▸ **Extrait fourni**
________________
Comme toujours depuis des décennies et à l’approche des élections présidentielles, quelques journaux aiment à faire du « buzz ». On parle donc des cités qui nous font terriblement peur, qui nous font trembler, celles où l’anarchie règne, celles où les gosses s’entretuent pour quelques « kil » de deal. Et sur l’écran de nos télés, on ne voit que de la haine, de la violence, c’est vendeur et politiquement racoleur… Oui, certaines de ces cités sont devenues sources de violences à la grande indifférence générale. Mais elles le sont aussi surtout à cause de certains de nos médias en recherche d’audimat et de certains de nos politiques en baisse de popularité ou préférant le déni de la difficile réalité pour des raisons électorales.
Mais les cités ne sont pas que des zones de non-droit contrairement à ce que l’on aime nous rabâcher sans cesse. Tous les habitants ne sont pas des délinquants, prêts à tout casser. Non, elles sont aussi des réserves de jeunes qui possèdent un véritable talent…. Du moins si l’on désire se pencher pour entendre réellement la voix de ces gamins entre deux tours… de scrutin.
Une association emmenée par » Le Nantais » Laurent Girard s’est donc lancée un pari un peu dingue en cette époque anxyogène : celui de donner la parole à ces jeunes que personne n’écoute vraiment et démontrer que la boucle n’est pas bouclée, que le système n’a pas encore la tête sous l’eau. Le nom de ce défi : « Medias Pitchounes » de la cité de Bagatelle à Toulouse. Sa mission: les écouter et les regarder oeuvrer.
Le « Nantais » est ce genre d’ « éduc » qui sait exactement ce que ces gamins valent, qu’ils ont la dalle, les crocs, et qu’ils veulent prouver au monde entier qu’ils sont là et qu’ils ont du talent. Ces “pitchounes” savent aussi ce que le mot République représente, ce que ces valeurs veulent dire et ça, bien plus que nombre d’entre nous.
Par ce message, ils sont parvenus à attirer l’attention d’un homme en la personne de Christian Prudhomme, le directeur du Tour de France. Et si le Tour de France est passé aux pieds des Tours de la cité de Bagatelle, on le doit surtout à l’envie de ces gosses des Média Pitchounes. A la veille de cette 12ème étape du tour 2019, tous les gens d’ASO et les gamins de la cité ont même partagé le « couscous » dans les rues du quartier, loin des beaux discours d’élus et des images de CNews.
________________
▸ **Consigne A**
Citez, s'il vous plaît, le passage de l'extrait fourni qui commence à « Mais les cités » et se termine à « tours… de scrutin. ».
▸ **Consigne B**
D'après l'extrait fourni, à la veille de quelle étape du Tour de France les gens d'ASO et les jeunes de la cité ont-ils partagé le couscous ?
▸ **Consigne C**
Expliquez, à partir de l'extrait fourni, à quoi l'on doit surtout le passage du Tour de France au pied des tours de la cité de Bagatelle.
________________
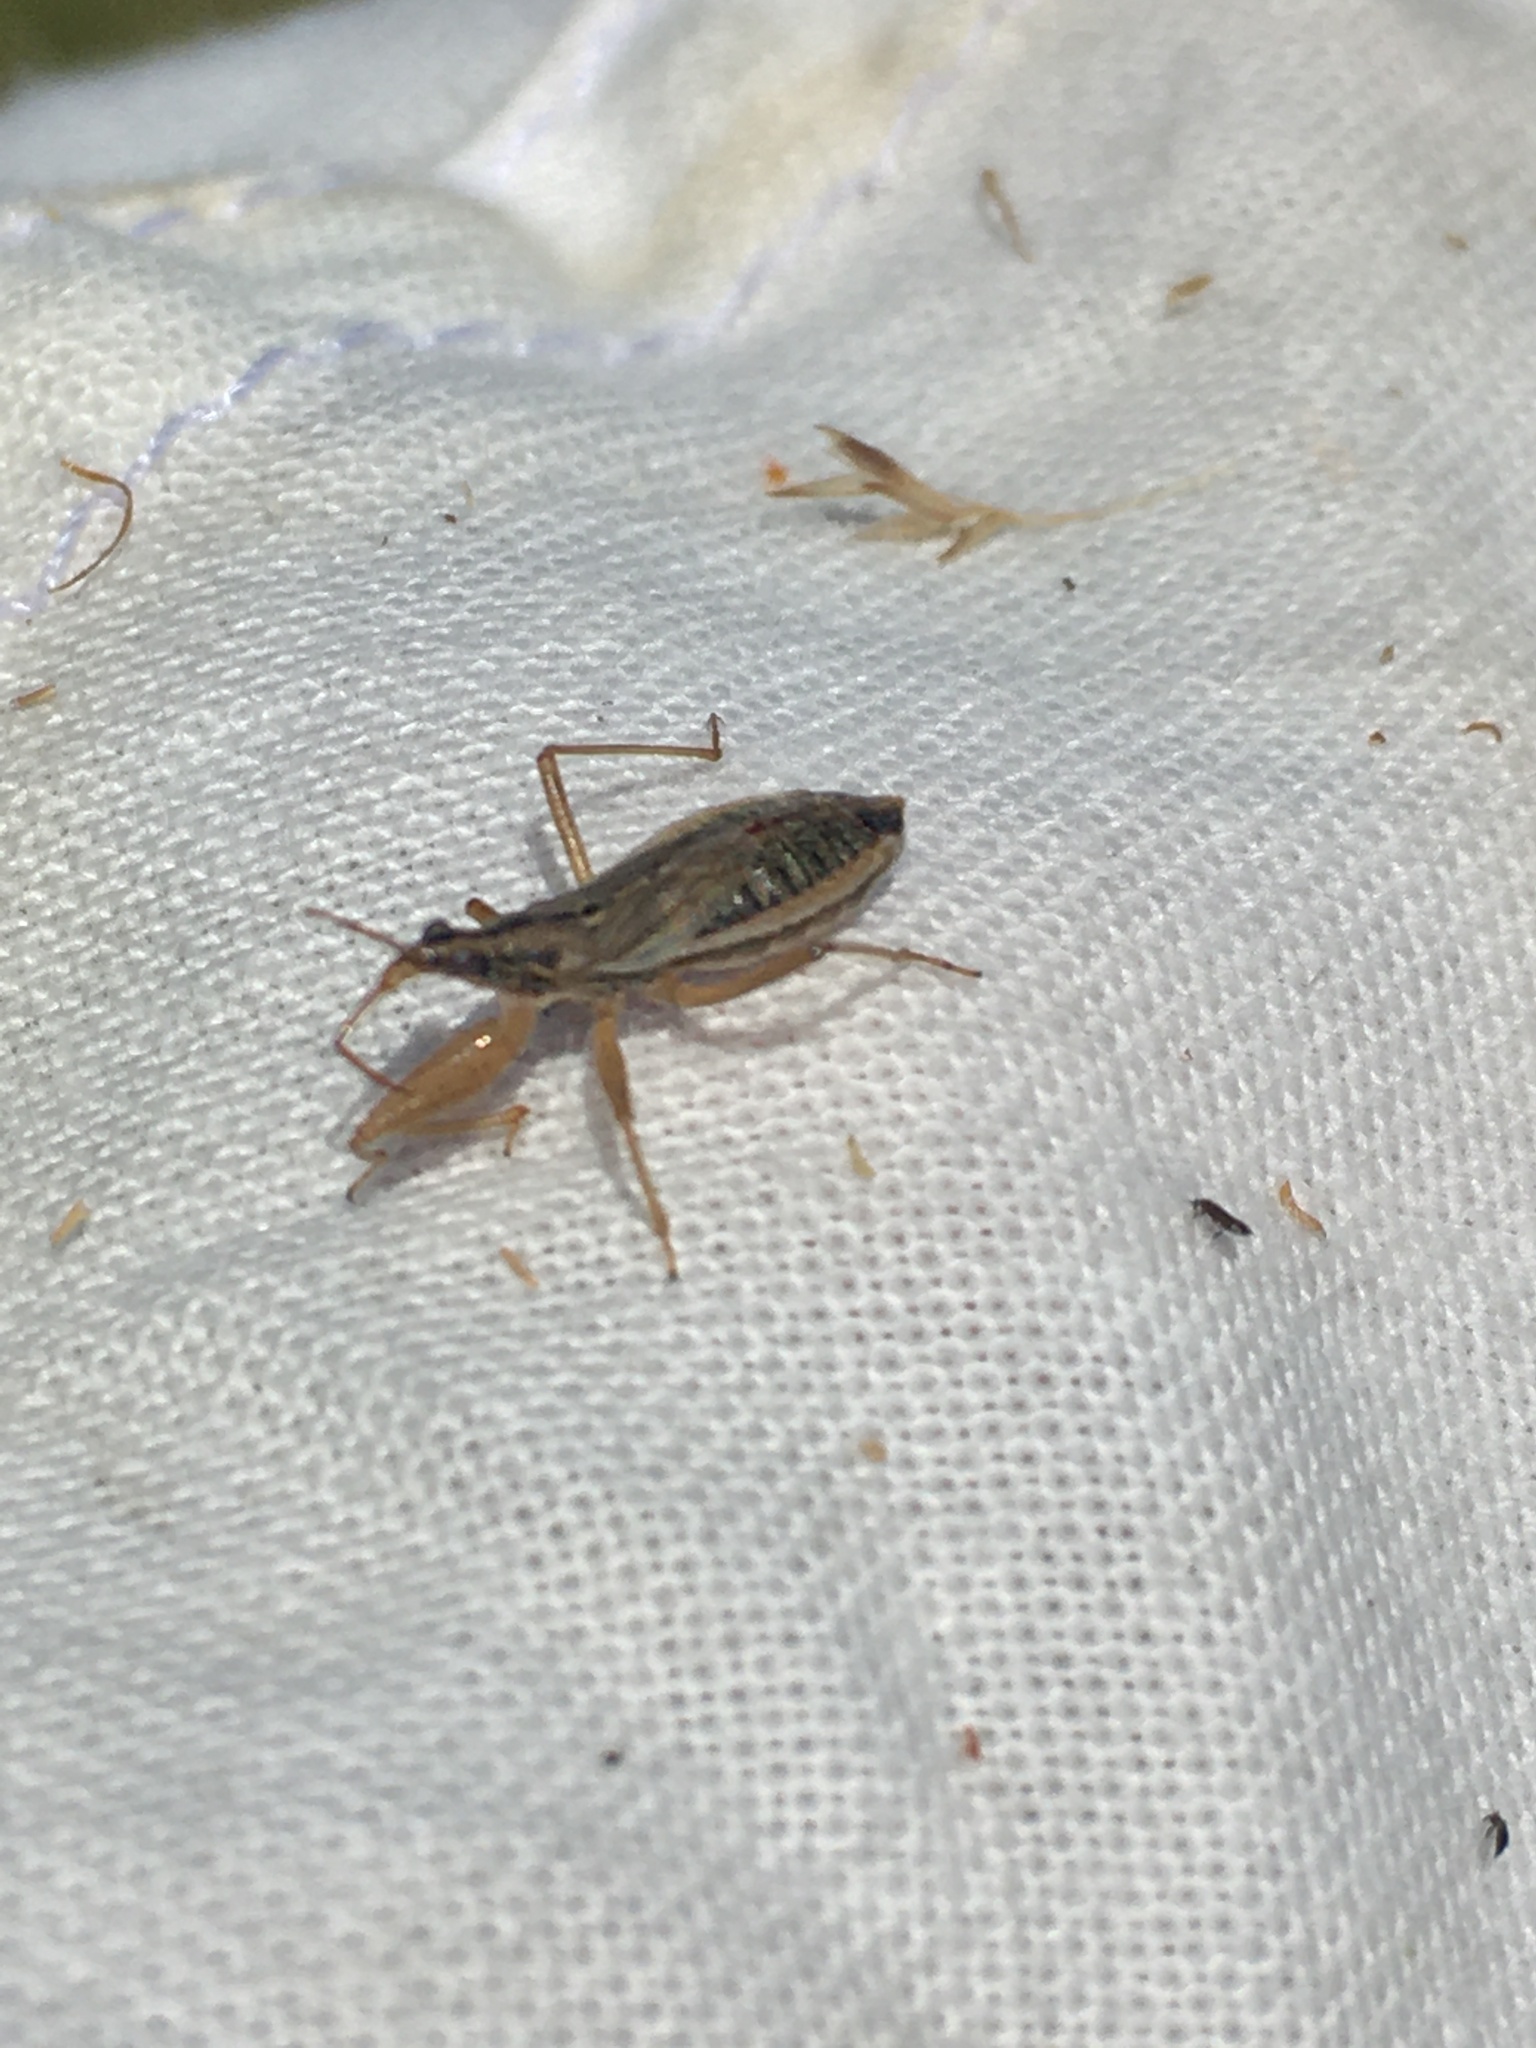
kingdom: Animalia
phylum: Arthropoda
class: Insecta
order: Hemiptera
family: Nabidae
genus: Nabis
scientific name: Nabis flavomarginatus
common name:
________________
▸ **Corrigé A**
Mais les cités ne sont pas que des zones de non-droit contrairement à ce que l’on aime nous rabâcher sans cesse. Tous les habitants ne sont pas des délinquants, prêts à tout casser. Non, elles sont aussi des réserves de jeunes qui possèdent un véritable talent…. Du moins si l’on désire se pencher pour entendre réellement la voix de ces gamins entre deux tours… de scrutin.

▸ **Corrigé B**
À la veille de la 12e étape du Tour 2019.

▸ **Corrigé C**
On le doit surtout à l'envie des jeunes des Média Pitchounes. Par leur message, ils ont attiré l'attention de Christian Prudhomme, le directeur du Tour de France.